Hi all,
I'm playing around with manipulating images via Python and want to
utilize Spark for scalability. That said, I'm just learing Spark and my
Python is a bit rusty (been doing PHP coding for the last few years). I
think I have most of the process figured out. However, the script fails on
larger images and Spark is sending out the following warning for smaller
images:
Stage 0 contains a task of very large size (1151 KB). The maximum
recommended task size is 100 KB.
My code is as follows:
import Image
from pyspark import SparkContext
if __name__ == "__main__":
imageFile = "sample.jpg"
outFile = "sample.gray.jpg"
sc = SparkContext(appName="Grayscale")
im = Image.open(imageFile)
# Create an RDD for the data from the image file
img_data = sc.parallelize( list(im.getdata()) )

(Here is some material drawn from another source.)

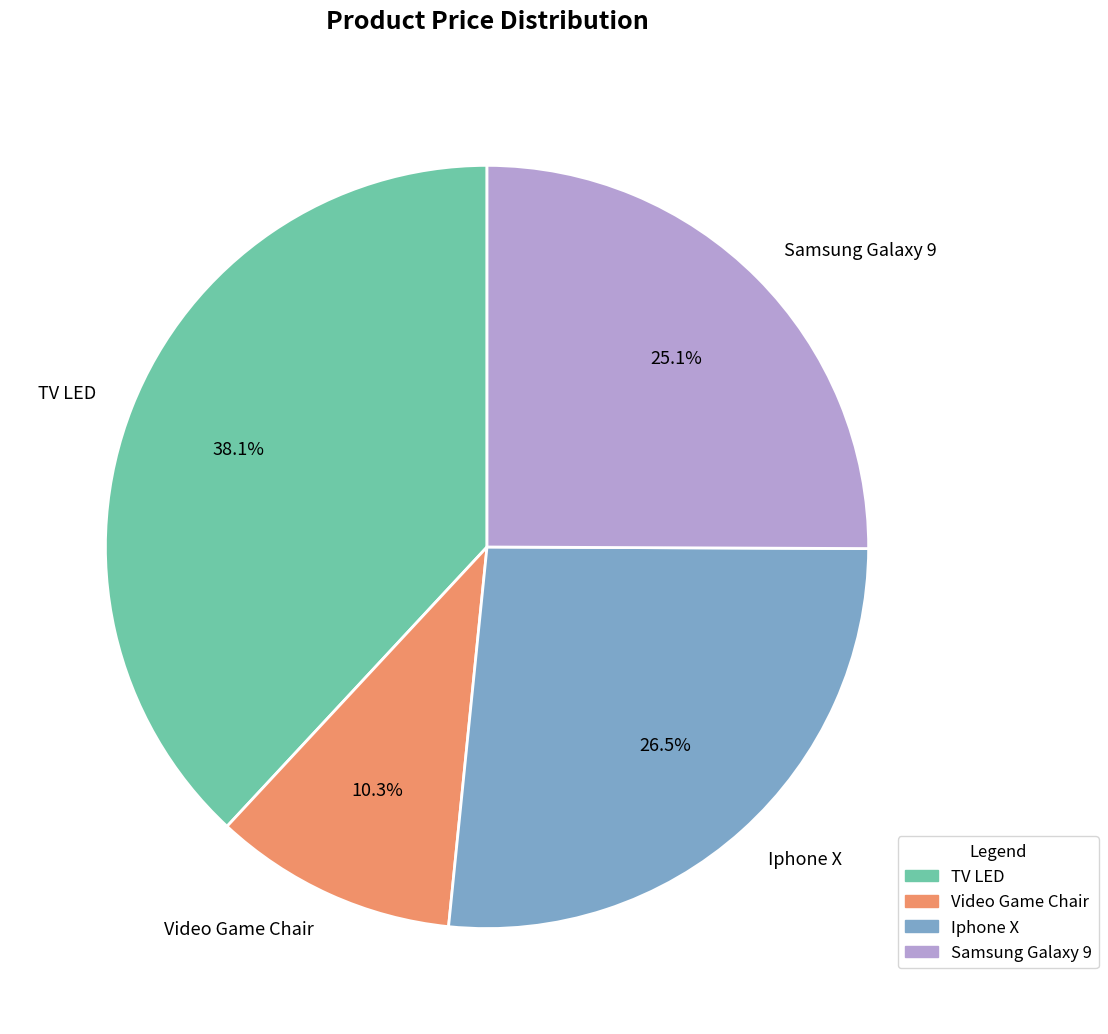

Approximately how many times larger is the value at Iphone X compared to TV LED?

0.7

# Create an RDD for the grayscale value
gValue = img_data.map( lambda x: int(x[0]*0.21 + x[1]*0.72 + x[2]*0.07)
)
# Put our grayscale value into the RGR channels
grayscale = gValue.map( lambda x: (x,x,x) )
# Save the output in a new image.
im.putdata( grayscale.collect() )
im.save(outFile)
Obviously, something is amiss. However, I can't figure out where I'm off
track with this. Any help is appreciated! Thanks in advance!!!